Émile Blémont publia en 1904 Beautés étrangères, un recueil en deux parties. La première, intitulée Poèmes d’outre-mer et d’outre-monts, divisée en cinq sections, est constituée de poèmes ; la deuxième, intitulée Notes sur quelques Poètes anglais ou américains du XIXe siècle, est une série d’essais sur plusieurs poètes de langue anglaise. En frontispice, l’auteur écrit :

Les Beautés étrangères que contient ce volume sont tout simplement des beautés poétiques, interprétées en vers français ou commentées en prose française d’après le texte anglais, espagnol, allemand ou italien.

La troisième section de la première partie, « Chansons en Espagne d’après la tradition populaire », contient de charmants petits poèmes d’amour, probablement inspirés de chansons populaires de ce pays.

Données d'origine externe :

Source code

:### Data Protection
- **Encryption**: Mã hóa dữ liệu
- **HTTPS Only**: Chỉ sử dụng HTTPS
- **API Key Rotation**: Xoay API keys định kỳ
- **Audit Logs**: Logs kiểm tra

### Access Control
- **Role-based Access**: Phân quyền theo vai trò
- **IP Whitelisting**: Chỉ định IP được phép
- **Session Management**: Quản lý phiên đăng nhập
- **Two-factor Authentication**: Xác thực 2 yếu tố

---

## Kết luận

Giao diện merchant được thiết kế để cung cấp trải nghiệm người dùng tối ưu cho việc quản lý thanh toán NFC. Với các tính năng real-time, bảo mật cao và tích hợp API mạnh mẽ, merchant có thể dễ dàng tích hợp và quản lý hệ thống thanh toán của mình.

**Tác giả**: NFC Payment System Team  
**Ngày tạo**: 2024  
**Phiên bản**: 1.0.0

J’en ai sélectionné deux :

VI
LES LARMES DE DOLORÈS

DANS ce dé d’or, ma petite,
Donne-moi tes pleurs ! Je cours
Les faire enchâsser bien vite
Chez l’orfèvre des Amours.

VII
AUBADE

QUAND tu dors ou rêves,
Pour nous il fait nuit ;
Dès que tu te lèves,
Tout l’univers luit.

Les boucles mêlées
Sur ton front vermeil
Ont été filées
De l’or du soleil ;

Et tes lèvres fraîches
Sont un arc vainqueur,
D’où partent les flèches
Qui percent le cœur.

Source du poème : Émile Blémont, Beautés étrangères, Alphonse Lemerre, Paris (1904), sur Gallica (disponible en PDF).